Preparing tomorrow’s leaders

During the past decade the Canadian Forces (CF) have conducted combat operations in Afghanistan and Libya, provided disaster assistance in Haiti, and assisted government with security for the Olympics, the G8 and G20 Summits. These events however are just the tip of the iceberg in a litany of complex and varied daily activities the CF must manage.

As one small part of preparing our leaders for this environment, the CF senior leadership in April 2008 directed the Canadian Forces College to make a number of changes in the delivery of professional military education for mid- and senior-level officers.

The College, located in Toronto, provides professional military education to officers from major to brigadier general (and their naval equivalents) and civilian executives from other government departments and industry. The College is also responsible for the CF’s senior non-commissioned member professional development activities conducted in St-Jean, Quebec.

Of particular note are changes to two major programs conducted in Toronto, the Joint Command and Staff Program (JCSP) and the National Security Program (NSP).

The JCSP is primarily designed for majors and lieutenant colonels and their naval equivalents, but there have also been DND civilians and police officers attending. The stated aim of the JCSP is “to prepare selected senior officers of the Defence Team for command and/or staff appointments in a contemporary operating environment across the continuum of operations in national and international settings.” As its aim implies, JCSP is the bridge between tactical and strategic. While it bleeds into both, it does so only to understand tactical limitations and strategic realities at the operational level.

What is new for the JCSP is that it is delivered as both a 10-month full-time residential program and as a two-year part-time distance learning program. Approximately 130 students attend the residential program, 20 to 25 of whom are officers from other nations. The distance learning program has approximately 125 officers in each of the two years. Although officers from other nations also participate, what is unique and new is that both regular and reserve force officers attend.

The JCSP is delivered as seven courses. Residential students complete all courses in 10 months. Individuals who choose to complete an additional two-credit research project have the opportunity to complete a Master of Defence Studies degree. All courses delivered as part of the JCSP are graduate courses and the degree is granted by the Royal Military College of Canada (RMCC) and accredited through the Ontario provincial education system.

The second program that is significant for CFC is the National Security Program. The NSP is designed for colonels, naval captains and civilian executives from government and industry. A significantly smaller group of approximately 30 is split almost equally between CF officers, international officers and civilians.

Recognizing the challenges associated with the contemporary security environment and the limitations within the existing development program for senior officers, the Armed Forces Council (AFC) direction in 2008 indicated that the aim of the NSP was to “prepare all participants for employment as strategic-level leaders and managers, and military officers as operational-level joint task force commanders and senior staff.” Based on lessons from the first two serials of NSP, the latter part of this aim has been removed and the focus is solely on the strategic responsibilities in a complex and ambiguous security environment.

- PROBLEM DESCRIPTION: Give every abbreviation that the text on Canadian Forces officer education introduces in parentheses, together with the full name it stands for.

- RECORDED DATA:
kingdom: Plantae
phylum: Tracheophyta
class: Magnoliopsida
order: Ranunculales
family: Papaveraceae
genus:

- SOLVED EXERCISE:
- CF: Canadian Forces
- JCSP: Joint Command and Staff Program
- NSP: National Security Program
- RMCC: Royal Military College of Canada
- AFC: Armed Forces Council